There are other brilliant poems, the first, ‘Meeting Midnight’, whose
‘eyes were sparkling pavements after frost,
but next day,
‘I bumped into Half-Past Four.
He was a bore.’
‘Know All’, ‘Snowball’, are funny. And ‘Chocs’, with its
‘tough luck, Ann Pope –
oh, and half an Orange Supreme.’
‘Toy Dog’, ‘First Summer’, ‘Lightning Star’ are comforting poems; several are sinister, scary, ‘Little Ghost’, ‘Poker’, ‘Quicksand’, ‘A Worry’, ‘Whirlpool’.

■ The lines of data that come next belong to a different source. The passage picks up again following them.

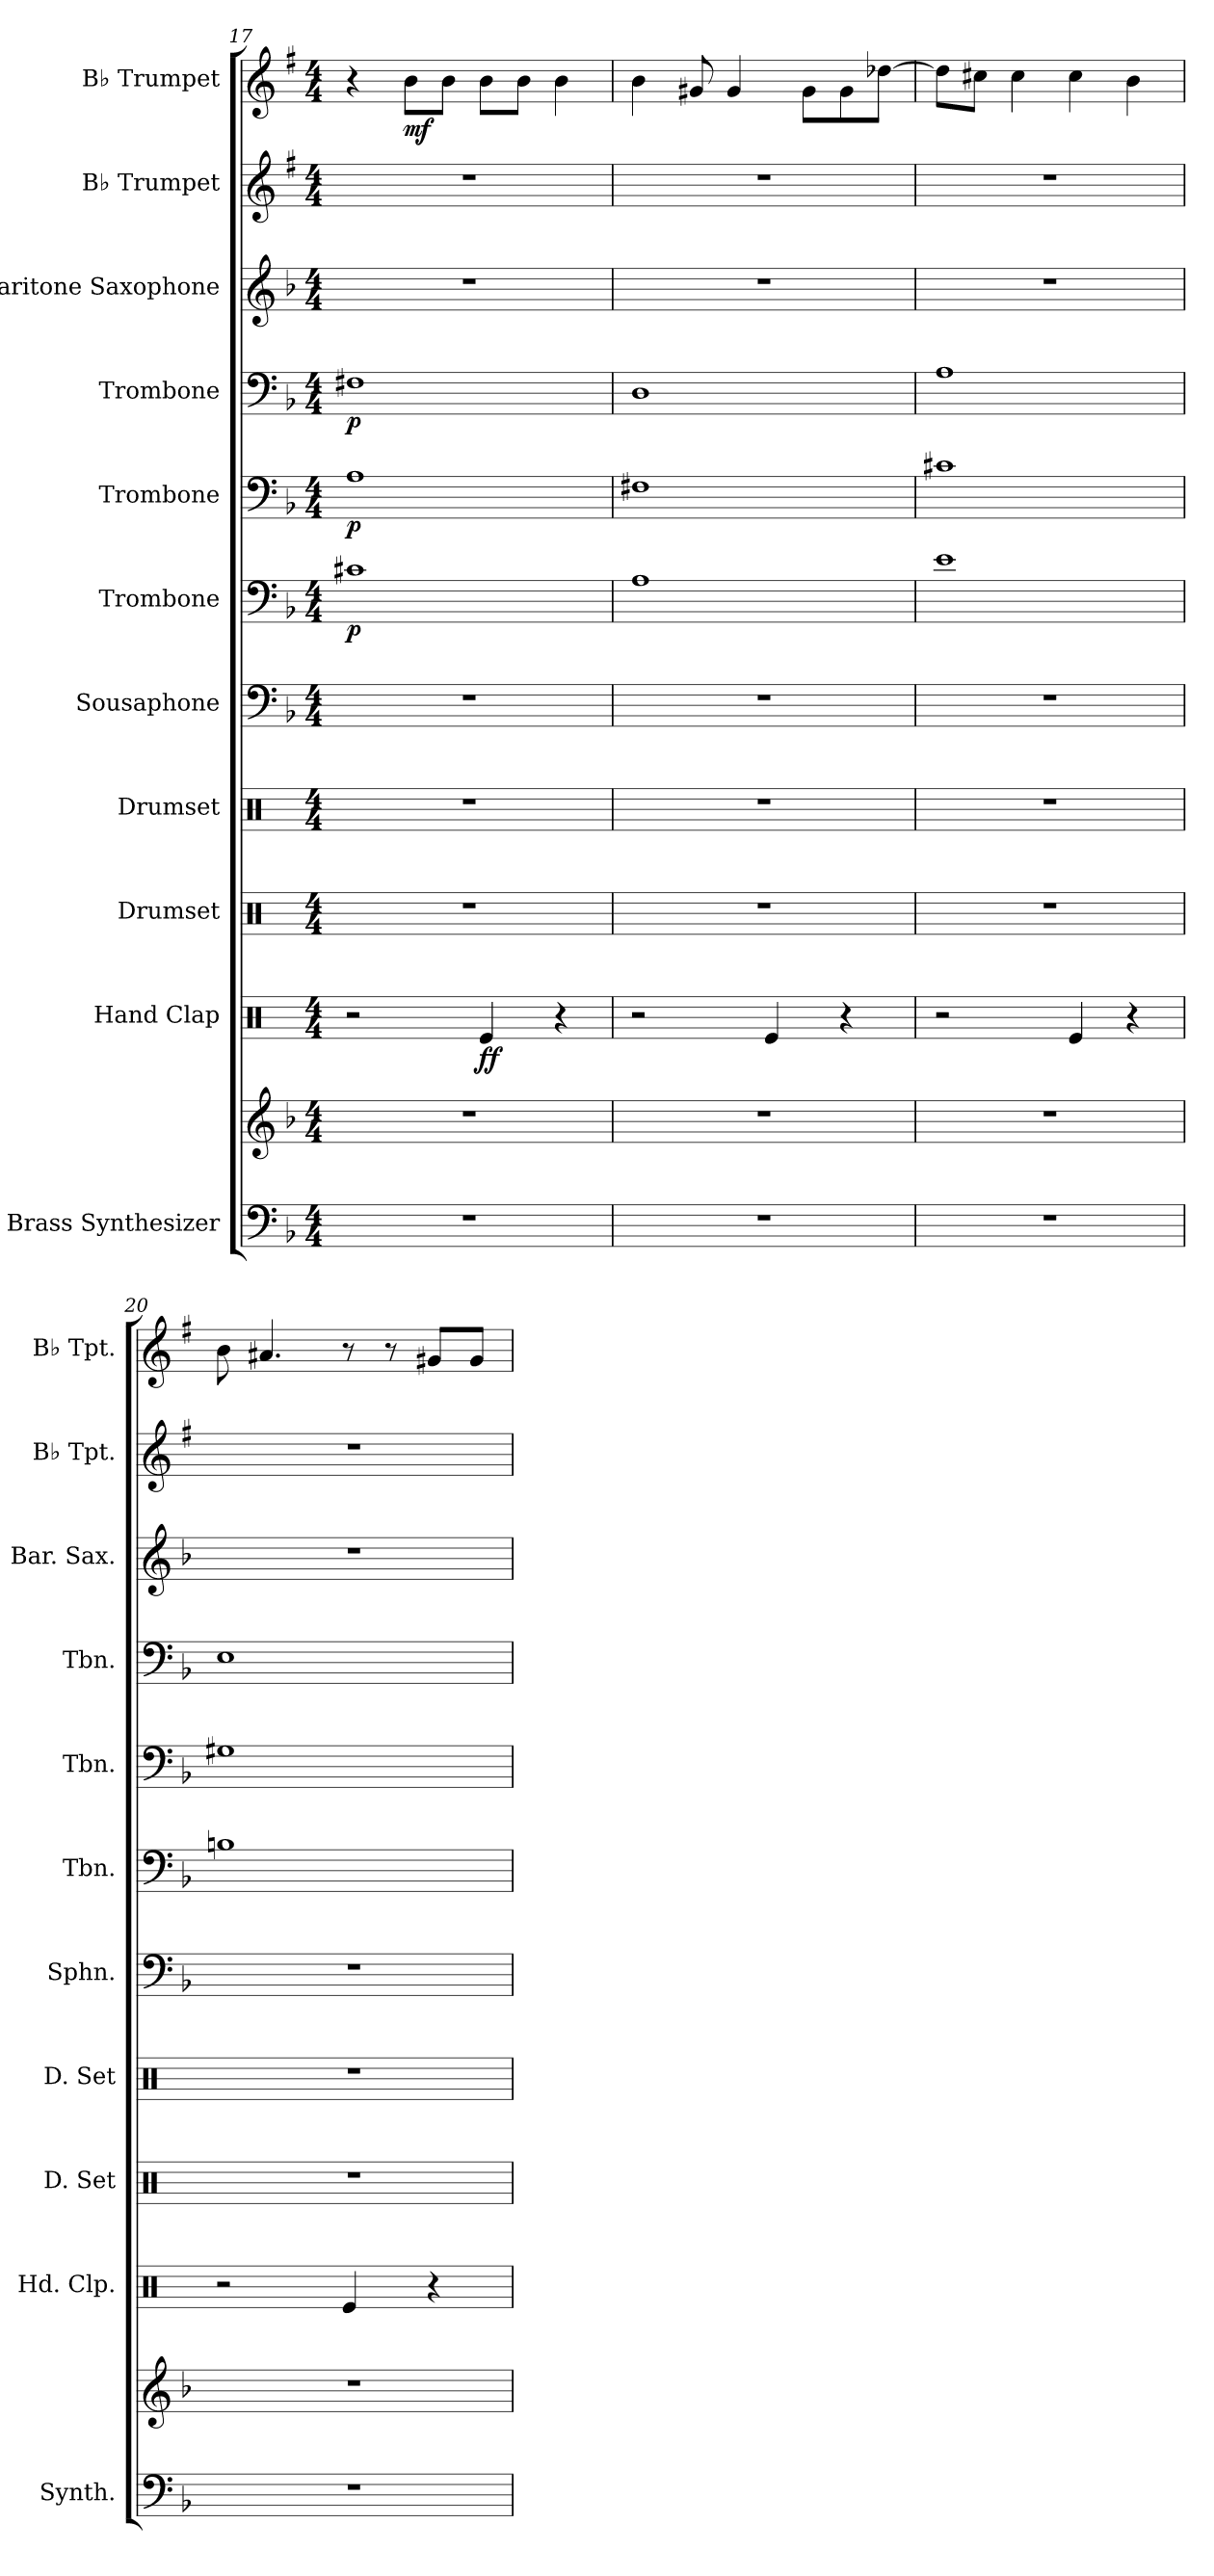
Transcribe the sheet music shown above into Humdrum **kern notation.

**kern	**kern	**kern	**dynam	**kern	**kern	**kern	**kern	**dynam	**kern	**dynam	**kern	**dynam	**kern	**kern	**kern	**dynam
*part11	*part11	*part10	*part10	*part9	*part8	*part7	*part6	*part6	*part5	*part5	*part4	*part4	*part3	*part2	*part1	*part1
*staff12	*staff11	*staff10	*staff10	*staff9	*staff8	*staff7	*staff6	*staff6	*staff5	*staff5	*staff4	*staff4	*staff3	*staff2	*staff1	*staff1
*I"Brass Synthesizer	*	*I"Hand Clap	*	*I"Drumset	*I"Drumset	*I"Sousaphone	*I"Trombone	*	*I"Trombone	*	*I"Trombone	*	*I"Baritone Saxophone	*I"B♭ Trumpet	*I"B♭ Trumpet	*
*I'Synth.	*	*I'Hd. Clp.	*	*I'D. Set	*I'D. Set	*I'Sphn.	*I'Tbn.	*	*I'Tbn.	*	*I'Tbn.	*	*I'Bar. Sax.	*I'B♭ Tpt.	*I'B♭ Tpt.	*
*clefF4	*clefG2	*clefX	*	*clefX	*clefX	*clefF4	*clefF4	*	*clefF4	*	*clefF4	*	*clefG2	*clefG2	*clefG2	*
*	*	*	*	*	*	*	*	*	*	*	*	*	*ITrd12c21	*ITrd1c2	*ITrd1c2	*
*k[b-]	*k[b-]	*k[]	*	*k[]	*k[]	*k[b-]	*k[b-]	*	*k[b-]	*	*k[b-]	*	*k[b-]	*k[b-]	*k[b-]	*
*M4/4	*M4/4	*M4/4	*	*M4/4	*M4/4	*M4/4	*M4/4	*	*M4/4	*	*M4/4	*	*M4/4	*M4/4	*M4/4	*
=17	=17	=17	=17	=17	=17	=17	=17	=17	=17	=17	=17	=17	=17	=17	=17	=17
!	!	!	!	!	!	!	!	!LO:DY:b	!	!LO:DY:b	!	!LO:DY:b	!	!	!	!
1r	1r	2r	.	1r	1r	1r	1c#X	p	1A	p	1F#X	p	1r	1r	4r	.
!	!	!	!	!	!	!	!	!	!	!	!	!	!	!	!	!LO:DY:b
.	.	.	.	.	.	.	.	.	.	.	.	.	.	.	8a\L	mf
.	.	.	.	.	.	.	.	.	.	.	.	.	.	.	8a\J	.
!	!	!	!LO:DY:b	!	!	!	!	!	!	!	!	!	!	!	!	!
.	.	4Re/	ff	.	.	.	.	.	.	.	.	.	.	.	8a\L	.
.	.	.	.	.	.	.	.	.	.	.	.	.	.	.	8a\J	.
.	.	4r	.	.	.	.	.	.	.	.	.	.	.	.	4a\	.
=18	=18	=18	=18	=18	=18	=18	=18	=18	=18	=18	=18	=18	=18	=18	=18	=18
1r	1r	2r	.	1r	1r	1r	1A	.	1F#X	.	1D	.	1r	1r	4a\	.
.	.	.	.	.	.	.	.	.	.	.	.	.	.	.	8f#X/	.
.	.	.	.	.	.	.	.	.	.	.	.	.	.	.	4f#/	.
.	.	4Re/	.	.	.	.	.	.	.	.	.	.	.	.	.	.
.	.	.	.	.	.	.	.	.	.	.	.	.	.	.	8f#\L	.
.	.	4r	.	.	.	.	.	.	.	.	.	.	.	.	8f#\	.
.	.	.	.	.	.	.	.	.	.	.	.	.	.	.	[8cc-X\J	.
!!LO:PB:g=z
=19	=19	=19	=19	=19	=19	=19	=19	=19	=19	=19	=19	=19	=19	=19	=19	=19
1r	1r	2r	.	1r	1r	1r	1e	.	1c#X	.	1A	.	1r	1r	8cc-\L]	.
.	.	.	.	.	.	.	.	.	.	.	.	.	.	.	8bn\J	.
.	.	.	.	.	.	.	.	.	.	.	.	.	.	.	4b\	.
.	.	4Re/	.	.	.	.	.	.	.	.	.	.	.	.	4b\	.
.	.	4r	.	.	.	.	.	.	.	.	.	.	.	.	4a\	.
=20	=20	=20	=20	=20	=20	=20	=20	=20	=20	=20	=20	=20	=20	=20	=20	=20
1r	1r	2r	.	1r	1r	1r	1Bn	.	1G#X	.	1E	.	1r	1r	8a\	.
.	.	.	.	.	.	.	.	.	.	.	.	.	.	.	4.g#X/	.
.	.	4Re/	.	.	.	.	.	.	.	.	.	.	.	.	8r	.
.	.	.	.	.	.	.	.	.	.	.	.	.	.	.	8r	.
.	.	4r	.	.	.	.	.	.	.	.	.	.	.	.	8f#X/L	.
.	.	.	.	.	.	.	.	.	.	.	.	.	.	.	8f#/J	.
=	=	=	=	=	=	=	=	=	=	=	=	=	=	=	=	=
*-	*-	*-	*-	*-	*-	*-	*-	*-	*-	*-	*-	*-	*-	*-	*-	*-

All of them make you think and look at things as if you hadn’t seen them before. (P.S. I didn’t care for the cover. Not child-friendly and the colours and feeling are all wrong!)
Carol Ann Duffy’s Meeting Midnight is published by Faber and Faber, 0 571 20120 2, £4.99 (shortlisted for the Whitbread Award). Gene Kemp’s latest book is The Hairy Hands published by Puffin, 0 14 130278 X, £4.99.